PerMedCoE webinars are open to everyone interested in PerMedCoE tools and activities. The webinars will include a 30-40 minutes presentation and a Q&A section of around 15 minutes. The recording of this webinar will be publicly available on this web page and the PerMedCoE YouTube channel.
Webinar: Exascale-ready cell-level simulations for European Personalised Medicine
|Speaker||Alfonso Valencia (Barcelona Supercomputing Center)|
|Date and time||Thursday 16 September 2021, 15.30-16.30 CEST|
|Target group:||Anyone interested in PerMedCoE activities|
|Learning outcomes:||Describe the PerMedCoE roadmap to obtain relevant medical information from cell models using High Performance Computing|
|Watch the recording|
|Access the slides|
Personalised Medicine (PerMed) opens unexplored frontiers to treat diseases at the individual level combining clinical and omics information. However, the performances of the current simulation software are still insufficient to tackle medical problems such as tumour evolution or patient-specific treatments. The challenge is to develop a sustainable roadmap to scale-up the essential software for the cell-level simulation to the new European HPC/Exascale systems. Simulation of cellular mechanistic models are essential for the translation of omic data to medical relevant actions and these should be accessible to the end-users in the appropriate environment of the PerMed-specific big confidential data.

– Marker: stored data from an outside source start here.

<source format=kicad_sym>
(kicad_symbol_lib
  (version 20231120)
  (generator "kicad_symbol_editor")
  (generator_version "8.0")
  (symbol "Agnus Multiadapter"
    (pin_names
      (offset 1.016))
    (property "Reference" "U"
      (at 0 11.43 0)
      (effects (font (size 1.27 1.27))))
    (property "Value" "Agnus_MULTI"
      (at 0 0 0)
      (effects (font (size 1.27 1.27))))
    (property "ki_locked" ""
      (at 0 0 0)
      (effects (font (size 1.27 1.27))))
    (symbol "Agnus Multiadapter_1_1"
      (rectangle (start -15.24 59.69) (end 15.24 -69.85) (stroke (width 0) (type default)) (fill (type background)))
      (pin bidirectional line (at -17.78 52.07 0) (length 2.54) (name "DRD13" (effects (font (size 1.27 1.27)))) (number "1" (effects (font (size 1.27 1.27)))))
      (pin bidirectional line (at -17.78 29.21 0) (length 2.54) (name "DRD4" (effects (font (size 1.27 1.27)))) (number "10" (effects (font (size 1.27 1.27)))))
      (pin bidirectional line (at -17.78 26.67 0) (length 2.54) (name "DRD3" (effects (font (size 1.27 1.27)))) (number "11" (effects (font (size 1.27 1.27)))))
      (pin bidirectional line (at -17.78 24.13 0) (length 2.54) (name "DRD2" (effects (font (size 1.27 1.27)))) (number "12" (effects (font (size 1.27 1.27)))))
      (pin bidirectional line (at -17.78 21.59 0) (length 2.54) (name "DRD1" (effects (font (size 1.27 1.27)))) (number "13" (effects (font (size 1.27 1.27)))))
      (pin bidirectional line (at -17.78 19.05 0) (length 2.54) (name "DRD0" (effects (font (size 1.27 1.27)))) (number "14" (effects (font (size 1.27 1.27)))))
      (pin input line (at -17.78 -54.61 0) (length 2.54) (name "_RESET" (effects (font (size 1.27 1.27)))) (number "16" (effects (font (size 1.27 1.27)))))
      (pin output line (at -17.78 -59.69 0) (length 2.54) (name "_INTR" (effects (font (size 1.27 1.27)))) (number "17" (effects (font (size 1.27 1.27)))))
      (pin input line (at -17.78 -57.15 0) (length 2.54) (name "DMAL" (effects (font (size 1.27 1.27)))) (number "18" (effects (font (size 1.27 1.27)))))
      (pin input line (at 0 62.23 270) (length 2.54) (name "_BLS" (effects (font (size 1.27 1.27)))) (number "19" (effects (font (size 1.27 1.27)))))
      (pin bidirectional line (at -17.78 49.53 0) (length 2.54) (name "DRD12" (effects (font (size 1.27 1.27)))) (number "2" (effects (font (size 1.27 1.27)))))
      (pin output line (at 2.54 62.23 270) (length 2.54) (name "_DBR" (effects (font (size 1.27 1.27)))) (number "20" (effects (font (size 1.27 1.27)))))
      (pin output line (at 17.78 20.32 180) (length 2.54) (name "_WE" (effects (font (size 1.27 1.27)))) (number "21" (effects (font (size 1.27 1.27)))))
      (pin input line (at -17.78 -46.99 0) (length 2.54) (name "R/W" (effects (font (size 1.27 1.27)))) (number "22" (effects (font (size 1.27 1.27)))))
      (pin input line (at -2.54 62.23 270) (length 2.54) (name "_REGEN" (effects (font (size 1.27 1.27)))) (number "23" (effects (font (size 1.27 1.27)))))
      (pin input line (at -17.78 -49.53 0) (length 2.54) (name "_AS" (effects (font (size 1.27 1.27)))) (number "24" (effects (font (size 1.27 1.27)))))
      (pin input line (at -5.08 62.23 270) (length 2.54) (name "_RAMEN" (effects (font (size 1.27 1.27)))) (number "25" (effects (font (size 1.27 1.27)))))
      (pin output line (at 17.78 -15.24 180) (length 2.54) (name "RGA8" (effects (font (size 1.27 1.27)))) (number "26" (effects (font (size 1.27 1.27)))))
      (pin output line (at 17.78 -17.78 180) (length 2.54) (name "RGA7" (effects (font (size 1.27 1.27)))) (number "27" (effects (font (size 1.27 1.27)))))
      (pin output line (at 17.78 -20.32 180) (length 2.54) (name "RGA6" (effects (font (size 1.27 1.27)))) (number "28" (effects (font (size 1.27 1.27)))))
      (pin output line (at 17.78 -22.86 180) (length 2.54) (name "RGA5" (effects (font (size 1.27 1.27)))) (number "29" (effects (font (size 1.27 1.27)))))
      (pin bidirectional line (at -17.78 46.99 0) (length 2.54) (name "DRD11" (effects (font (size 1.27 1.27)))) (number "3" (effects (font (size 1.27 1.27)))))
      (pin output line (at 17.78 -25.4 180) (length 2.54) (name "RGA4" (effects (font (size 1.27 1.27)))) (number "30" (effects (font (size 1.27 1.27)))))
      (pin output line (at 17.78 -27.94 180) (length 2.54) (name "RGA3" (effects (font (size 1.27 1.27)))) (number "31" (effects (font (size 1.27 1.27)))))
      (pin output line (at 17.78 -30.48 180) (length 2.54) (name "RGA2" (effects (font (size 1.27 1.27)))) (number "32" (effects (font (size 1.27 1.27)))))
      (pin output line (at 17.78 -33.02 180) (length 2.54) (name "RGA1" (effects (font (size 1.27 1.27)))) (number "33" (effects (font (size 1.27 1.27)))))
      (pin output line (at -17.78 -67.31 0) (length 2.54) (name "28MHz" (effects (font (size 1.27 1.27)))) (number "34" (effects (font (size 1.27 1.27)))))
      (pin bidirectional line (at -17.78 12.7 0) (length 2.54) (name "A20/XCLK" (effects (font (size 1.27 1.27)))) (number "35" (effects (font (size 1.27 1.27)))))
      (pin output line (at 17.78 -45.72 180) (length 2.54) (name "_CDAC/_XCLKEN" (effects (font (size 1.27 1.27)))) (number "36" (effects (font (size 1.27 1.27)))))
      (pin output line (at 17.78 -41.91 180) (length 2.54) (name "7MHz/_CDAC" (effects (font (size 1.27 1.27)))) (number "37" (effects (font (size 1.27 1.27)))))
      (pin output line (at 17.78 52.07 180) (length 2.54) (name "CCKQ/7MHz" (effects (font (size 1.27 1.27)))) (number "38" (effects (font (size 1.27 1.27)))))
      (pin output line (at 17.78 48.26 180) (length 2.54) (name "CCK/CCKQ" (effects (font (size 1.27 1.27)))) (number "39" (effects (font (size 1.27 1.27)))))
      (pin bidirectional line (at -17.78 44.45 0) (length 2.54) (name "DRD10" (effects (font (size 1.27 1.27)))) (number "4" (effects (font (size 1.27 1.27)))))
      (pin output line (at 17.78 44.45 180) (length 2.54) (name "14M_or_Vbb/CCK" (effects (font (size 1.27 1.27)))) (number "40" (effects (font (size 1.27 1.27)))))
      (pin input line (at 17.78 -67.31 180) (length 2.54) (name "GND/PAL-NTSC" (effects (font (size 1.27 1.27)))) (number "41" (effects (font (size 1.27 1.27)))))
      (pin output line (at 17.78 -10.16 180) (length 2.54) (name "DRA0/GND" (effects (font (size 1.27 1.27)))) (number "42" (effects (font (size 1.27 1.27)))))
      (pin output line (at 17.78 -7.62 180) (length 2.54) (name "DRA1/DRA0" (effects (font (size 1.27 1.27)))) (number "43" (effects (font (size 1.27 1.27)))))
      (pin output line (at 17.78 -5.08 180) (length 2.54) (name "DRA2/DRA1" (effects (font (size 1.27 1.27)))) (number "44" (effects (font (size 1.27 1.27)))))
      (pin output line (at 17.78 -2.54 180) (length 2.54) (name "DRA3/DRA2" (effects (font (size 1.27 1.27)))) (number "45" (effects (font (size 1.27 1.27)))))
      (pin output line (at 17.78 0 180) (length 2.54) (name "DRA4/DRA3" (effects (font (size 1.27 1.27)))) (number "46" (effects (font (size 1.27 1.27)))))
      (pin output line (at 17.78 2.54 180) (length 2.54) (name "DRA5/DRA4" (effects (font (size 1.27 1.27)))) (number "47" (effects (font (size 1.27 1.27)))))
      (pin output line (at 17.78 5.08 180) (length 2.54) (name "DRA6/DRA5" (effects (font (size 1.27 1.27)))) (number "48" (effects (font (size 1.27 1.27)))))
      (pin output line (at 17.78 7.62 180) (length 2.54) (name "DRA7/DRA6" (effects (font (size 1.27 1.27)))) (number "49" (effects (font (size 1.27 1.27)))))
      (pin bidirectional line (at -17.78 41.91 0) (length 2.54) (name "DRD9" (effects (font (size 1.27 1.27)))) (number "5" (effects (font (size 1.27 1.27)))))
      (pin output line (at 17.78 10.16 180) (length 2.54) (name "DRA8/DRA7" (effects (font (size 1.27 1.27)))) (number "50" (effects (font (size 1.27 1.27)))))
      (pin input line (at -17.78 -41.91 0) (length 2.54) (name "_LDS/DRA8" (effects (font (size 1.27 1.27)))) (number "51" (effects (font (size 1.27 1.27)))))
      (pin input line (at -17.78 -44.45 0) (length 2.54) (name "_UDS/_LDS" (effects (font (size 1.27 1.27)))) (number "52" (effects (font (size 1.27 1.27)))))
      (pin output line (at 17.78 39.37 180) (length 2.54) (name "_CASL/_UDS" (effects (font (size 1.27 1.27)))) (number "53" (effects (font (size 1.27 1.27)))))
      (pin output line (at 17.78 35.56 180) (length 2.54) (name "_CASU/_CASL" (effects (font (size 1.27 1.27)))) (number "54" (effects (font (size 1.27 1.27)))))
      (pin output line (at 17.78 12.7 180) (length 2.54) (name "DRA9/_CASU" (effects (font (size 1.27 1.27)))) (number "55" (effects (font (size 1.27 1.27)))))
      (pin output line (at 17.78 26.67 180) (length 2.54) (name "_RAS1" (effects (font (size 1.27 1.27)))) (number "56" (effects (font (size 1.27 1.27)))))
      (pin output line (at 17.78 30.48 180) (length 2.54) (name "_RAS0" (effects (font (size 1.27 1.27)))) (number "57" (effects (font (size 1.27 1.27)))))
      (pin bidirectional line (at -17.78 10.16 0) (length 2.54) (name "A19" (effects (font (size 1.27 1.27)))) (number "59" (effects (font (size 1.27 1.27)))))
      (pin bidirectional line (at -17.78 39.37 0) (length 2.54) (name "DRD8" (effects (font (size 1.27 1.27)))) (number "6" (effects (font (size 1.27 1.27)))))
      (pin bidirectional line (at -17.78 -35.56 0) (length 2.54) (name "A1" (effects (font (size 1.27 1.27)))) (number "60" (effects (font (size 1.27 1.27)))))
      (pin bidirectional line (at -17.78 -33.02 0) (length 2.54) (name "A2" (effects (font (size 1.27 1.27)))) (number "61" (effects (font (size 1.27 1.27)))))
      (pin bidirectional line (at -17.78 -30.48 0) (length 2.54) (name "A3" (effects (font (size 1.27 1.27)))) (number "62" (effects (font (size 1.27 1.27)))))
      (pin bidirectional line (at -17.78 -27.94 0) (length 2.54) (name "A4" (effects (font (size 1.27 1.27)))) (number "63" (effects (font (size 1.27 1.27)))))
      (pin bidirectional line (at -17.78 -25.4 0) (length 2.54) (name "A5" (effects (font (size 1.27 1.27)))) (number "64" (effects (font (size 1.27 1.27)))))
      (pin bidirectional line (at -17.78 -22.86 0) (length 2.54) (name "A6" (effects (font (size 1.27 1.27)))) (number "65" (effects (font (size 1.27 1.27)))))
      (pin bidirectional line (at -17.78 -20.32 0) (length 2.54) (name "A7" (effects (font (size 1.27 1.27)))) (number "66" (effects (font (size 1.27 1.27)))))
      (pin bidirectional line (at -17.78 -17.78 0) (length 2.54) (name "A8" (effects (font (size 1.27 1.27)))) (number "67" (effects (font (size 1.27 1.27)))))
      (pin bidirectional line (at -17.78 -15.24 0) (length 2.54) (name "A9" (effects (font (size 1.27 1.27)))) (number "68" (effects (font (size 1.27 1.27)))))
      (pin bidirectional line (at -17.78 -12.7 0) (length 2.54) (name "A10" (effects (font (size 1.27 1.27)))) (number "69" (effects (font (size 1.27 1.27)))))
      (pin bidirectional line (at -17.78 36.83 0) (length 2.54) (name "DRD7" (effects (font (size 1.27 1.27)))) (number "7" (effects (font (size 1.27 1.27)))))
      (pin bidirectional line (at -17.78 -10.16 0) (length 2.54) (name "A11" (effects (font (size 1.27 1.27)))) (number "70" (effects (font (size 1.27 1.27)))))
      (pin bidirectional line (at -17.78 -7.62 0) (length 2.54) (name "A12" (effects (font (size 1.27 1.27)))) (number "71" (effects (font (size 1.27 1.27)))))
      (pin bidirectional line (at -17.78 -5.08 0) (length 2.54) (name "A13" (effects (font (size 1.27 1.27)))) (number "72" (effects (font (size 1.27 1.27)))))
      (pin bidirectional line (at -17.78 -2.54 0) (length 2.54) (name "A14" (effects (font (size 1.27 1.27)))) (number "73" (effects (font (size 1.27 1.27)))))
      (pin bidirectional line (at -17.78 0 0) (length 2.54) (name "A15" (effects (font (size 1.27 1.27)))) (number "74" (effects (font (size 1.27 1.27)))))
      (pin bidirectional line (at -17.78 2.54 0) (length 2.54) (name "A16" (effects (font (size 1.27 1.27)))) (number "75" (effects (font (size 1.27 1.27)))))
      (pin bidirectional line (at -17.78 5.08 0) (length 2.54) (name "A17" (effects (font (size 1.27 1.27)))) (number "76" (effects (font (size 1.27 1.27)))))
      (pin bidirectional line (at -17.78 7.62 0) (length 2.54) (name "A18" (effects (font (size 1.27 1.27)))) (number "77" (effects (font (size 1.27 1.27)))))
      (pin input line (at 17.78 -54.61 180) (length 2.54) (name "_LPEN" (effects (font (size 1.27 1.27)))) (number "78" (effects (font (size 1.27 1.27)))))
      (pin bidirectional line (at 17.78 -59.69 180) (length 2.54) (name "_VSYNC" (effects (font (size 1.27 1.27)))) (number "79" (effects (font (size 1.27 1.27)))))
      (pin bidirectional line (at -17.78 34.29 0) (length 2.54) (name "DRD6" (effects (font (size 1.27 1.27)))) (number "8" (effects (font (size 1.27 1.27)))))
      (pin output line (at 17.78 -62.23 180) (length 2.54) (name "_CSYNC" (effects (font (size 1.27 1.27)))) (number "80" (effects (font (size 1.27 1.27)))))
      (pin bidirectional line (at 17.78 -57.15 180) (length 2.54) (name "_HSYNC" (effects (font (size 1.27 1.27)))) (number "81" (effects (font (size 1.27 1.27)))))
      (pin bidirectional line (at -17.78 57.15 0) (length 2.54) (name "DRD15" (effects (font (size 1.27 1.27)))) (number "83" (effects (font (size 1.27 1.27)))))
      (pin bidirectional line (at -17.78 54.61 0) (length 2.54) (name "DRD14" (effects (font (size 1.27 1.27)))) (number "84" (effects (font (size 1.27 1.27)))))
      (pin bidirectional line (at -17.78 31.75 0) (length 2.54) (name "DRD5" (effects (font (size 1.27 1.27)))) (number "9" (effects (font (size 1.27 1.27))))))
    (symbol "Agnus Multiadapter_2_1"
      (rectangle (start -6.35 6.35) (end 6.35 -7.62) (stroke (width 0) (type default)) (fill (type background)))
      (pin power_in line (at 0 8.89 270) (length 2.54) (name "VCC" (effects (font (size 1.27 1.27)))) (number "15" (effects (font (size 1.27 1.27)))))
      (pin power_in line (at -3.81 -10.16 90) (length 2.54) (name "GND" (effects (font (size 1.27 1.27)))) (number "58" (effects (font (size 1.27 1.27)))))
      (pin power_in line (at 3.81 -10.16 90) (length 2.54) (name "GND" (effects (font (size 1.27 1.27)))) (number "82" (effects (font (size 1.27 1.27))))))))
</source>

The goal of PerMedCoE is to provide an efficient and sustainable entry point to the HPC/Exascale-upgraded methodology to translate omics analyses into actionable models of cellular functions of medical relevance.
It will accomplish so by:
- Optimising four core applications for cell-level simulations to the new pre-exascale platforms;
- Integrating PerMed into the new European HPC/Exascale ecosystem, by offering access to HPC/Exascale-adapted and optimised software;
- Running a comprehensive set of PerMed use cases including simulations of tumour evolution and drug combinations for cancer treatment; &
- Building the basis for the sustainability of the PerMedCoE by coordinating PerMed and HPC communities, and reaching out to industrial and academic end-users, with use cases, training, expertise, and best practices.
The PerMedCoE cell-level simulations will fill the gap between the molecular- and organ-level simulations from the other CoEs with which this project is aligned at different levels. It will connect method developers with HPC, HTC and HPDA experts. Finally, PerMedCoE will work with biomedical consortia and pre-exascale infrastructures, including a substantial co-design effort.
Alfonso Valencia is a Spanish biologist, ICREA Professor, current director of the Life Sciences department at Barcelona Supercomputing Center (BSC) and of Spanish National Bioinformatics Institute (INB-ISCIII).
He received his PhD in molecular biology in 1988 from the Autonomous University of Madrid. From 1989 to 1994 he was a Postdoctoral Fellow in the laboratory of Chris Sander at the European Molecular Biology Laboratory (EMBL) in Heidelberg, studying the evolution of protein function using sequence- and structure-based approaches. In 1994 Valencia formed the Protein Design Group at the Spanish National Center for Biotechnology (CNB). He was leader of the Structural and Computational Biology Group at Spanish National Cancer Research Center (CNIO). From 2015-2018, he was President of the International Society for Computational Biology (ISCB).
As computational biologist, the focus of his work is the mechanistic understanding of biological systems, including cancer and other diseases, with a combination of Bioinformatics, Network Biology and Machine Learning approaches. His group has developed systems in the areas of protein structure prediction, protein interactions and protein networks, systems biology, text and data mining, with applications in epigenetic, cancer genomics and disease comorbidity. All these activities converge into the general topic of Personalised Medicine, with particular interest in the interface with Artificial intelligence and High Performance Computing.